This post builds on a piece written by Nick Hotz and I
A subnet in Bittensor serves as a specialized marketplace tailored to a specific task, service, or digital commodity. Managed by an owner, each subnet features a unique incentive system designed to reward participants contributing to the subnet's objectives.
Within a subnet, two key roles are present: miners and validators. Miners execute the designated task or service outlined by the subnet, while validators ensure the integrity of the miners and their outputs.
Subnets can be broadly categorized into two types:
Service-Oriented Subnets – Allow validators to monetize intelligence and other digital commodities produced by miners.
Public Good Subnets – Dedicated to advancing open-source AI and supporting other open initiatives.
Services-Oriented Subnets
Service-oriented subnets enable builders to create monetizable B2C or B2B products or services using the intelligence or digital commodities produced by miners within a subnet. Typically, access to these resources is exclusively granted to validators. Builders looking to leverage the resources produced by miners must either become a validator by acquiring and staking Bittensor’s native asset, TAO, on the specific subnet, or they can access the resources through an API provided by a validator. This exclusivity enables validators to monetize access to a subnet’s resources.
An example of a service-oriented subnet is the Proprietary Trading Network subnet. The subnet incentivizes miners to provide actionable trading signals across various financial markets. Validators within the subnet can either access these signals to make trades themselves, package them to create their own products to sell to other traders or funds, or simply make the signals available through an API for a fee. Critically, validators who understand the miner landscape can create a product that is better than the sum of its parts by aggregating the best miners’ predictions to produce high-conviction trade recommendations.
Other subnets that adopt this subnet business model include:
Vision Subnet – Validators can sell access to a distributed, verifiable model inference network.
FileTAO Subnet – Validators can build cloud storage products and services on the decentralized storage network.
OpenKaito Subnet – Validators can sell access to a decentralized search engine that provides enhanced data retrieval and analysis capabilities to users.
Public Good Subnets
Open-source initiatives have long faced challenges due the lack of financial incentives for contributors, especially in the AI sector where the reliance on voluntary efforts have hindered progress.
While some BigTech companies occasionally open-source their models, it's important to note the difference between this practice and sustained support for community-driven innovation. Relying solely on BigTech for contributing to the open-source AI space limits the community's ability to develop competitive alternatives if this support were to cease.
Bittensor’s public good subnets offer a solution by enabling the open AI community along with other communities focused on collaborative initiatives, such as Folding@home, to monetize their contributions and flourish.
Take the Nous Fine-tuning subnet, for instance. It incentivizes the creation of superior open-source AI models by challenging miners to produce models with the lowest loss using newly generated synthetic data from the leading closed-source model. After training locally, miners upload their models to HuggingFace for validators to evaluate. While Bittensor validators typically have exclusive access to resources produced by miners, the Nous Fine-tuning subnet operates differently, allowing open access as anyone can download the models from HuggingFace.

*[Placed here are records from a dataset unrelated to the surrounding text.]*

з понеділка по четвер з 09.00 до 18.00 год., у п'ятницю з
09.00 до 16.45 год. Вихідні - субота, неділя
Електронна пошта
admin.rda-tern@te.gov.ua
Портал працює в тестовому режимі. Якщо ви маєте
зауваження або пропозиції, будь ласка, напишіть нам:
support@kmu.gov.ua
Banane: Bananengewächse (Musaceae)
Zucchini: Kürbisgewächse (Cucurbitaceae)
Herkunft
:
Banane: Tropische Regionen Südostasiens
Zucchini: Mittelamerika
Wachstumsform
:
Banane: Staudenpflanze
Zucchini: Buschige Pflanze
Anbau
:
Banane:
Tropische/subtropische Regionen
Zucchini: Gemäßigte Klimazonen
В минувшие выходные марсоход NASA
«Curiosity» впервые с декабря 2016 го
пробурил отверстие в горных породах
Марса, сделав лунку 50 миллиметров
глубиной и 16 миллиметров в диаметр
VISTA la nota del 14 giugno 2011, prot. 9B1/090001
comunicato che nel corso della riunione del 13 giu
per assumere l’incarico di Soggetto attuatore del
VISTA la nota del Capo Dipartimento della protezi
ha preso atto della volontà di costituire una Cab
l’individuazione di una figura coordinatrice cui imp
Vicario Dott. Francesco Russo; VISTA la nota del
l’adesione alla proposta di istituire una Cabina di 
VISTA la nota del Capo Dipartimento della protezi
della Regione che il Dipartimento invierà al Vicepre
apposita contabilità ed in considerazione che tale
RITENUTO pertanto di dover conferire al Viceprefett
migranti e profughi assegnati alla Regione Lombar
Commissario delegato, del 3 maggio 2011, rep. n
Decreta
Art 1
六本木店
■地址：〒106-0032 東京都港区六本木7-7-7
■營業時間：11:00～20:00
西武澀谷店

Consequently, a plethora of open models have been generated and shared, emerging as a public good that propels the open-source AI space forward.
Other subnets following the public good subnet model include:
MyShell TTS Subnet – Incentivizes advances in open-source text-to-speech models.
Pretraining Subnet – Incentivizes advances in open-source pre-trained models.
Omega Labs Subnet – Incentivizes collecting open-source multimodal datasets.
While these subnets may not offer direct revenue-generating opportunities for their validators, their contributions allow Bittensor’s service-oriented subnets to integrate and monetize their resources and services.
For instance, the Vision subnet integrates top models from the Nous Fine-tuning subnet into its distributed inference subnet. This would allow validators on the Vision subnet to offer monetized access to the top open-source models produced by the Nous subnet, akin to Corcel's approach in offering access to leading open AI models through a chatbot interface.
In essence, public good subnets serve as the backbone of Bittensor's service-oriented subnets, comparable to resource extraction operations that provide raw materials to factories for the development of goods for end-users.
Public good subnets are not only repositories for open-source goods and services but also the driving force behind collective efforts toward artificial general and superintelligence.